## Task item
Print the part of the skin warming article that opens with the words containing "July 8, 2021" and closes with "and lymphatic drainage.", copying it exactly.

*** Opening Document passage ***

The old wive's tale is true!
July 8, 2021
Skin and facial warming, also known as thermotherapy, have recently become popular additions to skincare tools because it can help with blood flow and skin circulation. Much like a relaxing bubble bath, warming skin therapies use heat to relax the body and muscles by dilating blood vessels so blood flow can circulate more easily. This allows oxygen and nutrients to move throughout the body which is essential for the regrowth of damaged tissue and lymphatic drainage.
While it’s a common myth that heat can open or shrink pore size (it can’t), heating therapies can soften the plugs of oil, or comedonal core, trapped within pores making it a common practice amongst estheticians and dermatologists before they do blackhead extractions. When heat is applied to the surface of the skin, it immediately widens the blood vessels in a process called vasodilation. Blood circulation is then greatly increased, resulting in improvement of color, reduction of inflammation, and an overall “healthy” glow (who doesn't want that?).
Another benefit of heat therapy is that it can reduce product waste by encouraging full absorption of serums into the deepest layers of your skin. With anti-wrinkle creams running upwards of $200, it pays to maximize your skin’s ability to absorb as much nourishment as possible and get the most bang for your buck out of your products’ active ingredients.
If you don’t want to add more products to your skincare collection (there’s only so much space on a bathroom counter), a trip to an infrared sauna may be in the cards for you. By raising the body temperature, sweat helps detoxify the body, kill acne-causing bacteria, unclog pores, and leads to an exceptional glow.
When it comes to using warming therapy on your sensitive facial skin always be careful. Everyone’s skin is different, and if you have more questions about how to pair certain serums and creams with warming devices check with your dermatologist.

*** Closing Document passage ***
*** Opening Information provided ***

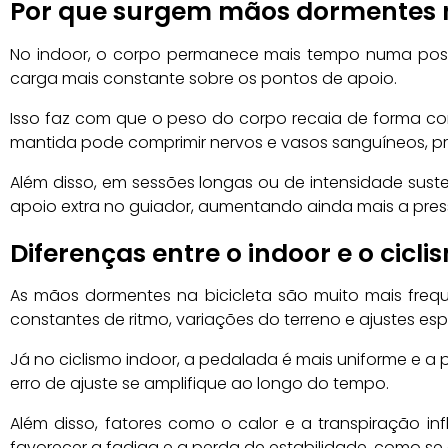
Por que surgem mãos dormentes na
No indoor, o corpo permanece mais tempo numa posiç
carga mais constante sobre os pontos de apoio.
Isso faz com que o peso do corpo recaia de forma co
mantida pode comprimir nervos e vasos sanguíneos, 
Além disso, em sessões longas ou de intensidade sust
apoio extra no guiador, aumentando ainda mais a pre
Diferenças entre o indoor e o ciclis
As mãos dormentes na bicicleta são muito mais freq
constantes de ritmo, variações do terreno e ajustes e
Já no ciclismo indoor, a pedalada é mais uniforme e 
erro de ajuste se amplifique ao longo do tempo.
Além disso, fatores como o calor e a transpiração i
favorecer a fadiga e a perda de estabilidade, como se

*** Closing Information provided ***

## Written solution
July 8, 2021
Skin and facial warming, also known as thermotherapy, have recently become popular additions to skincare tools because it can help with blood flow and skin circulation. Much like a relaxing bubble bath, warming skin therapies use heat to relax the body and muscles by dilating blood vessels so blood flow can circulate more easily. This allows oxygen and nutrients to move throughout the body which is essential for the regrowth of damaged tissue and lymphatic drainage.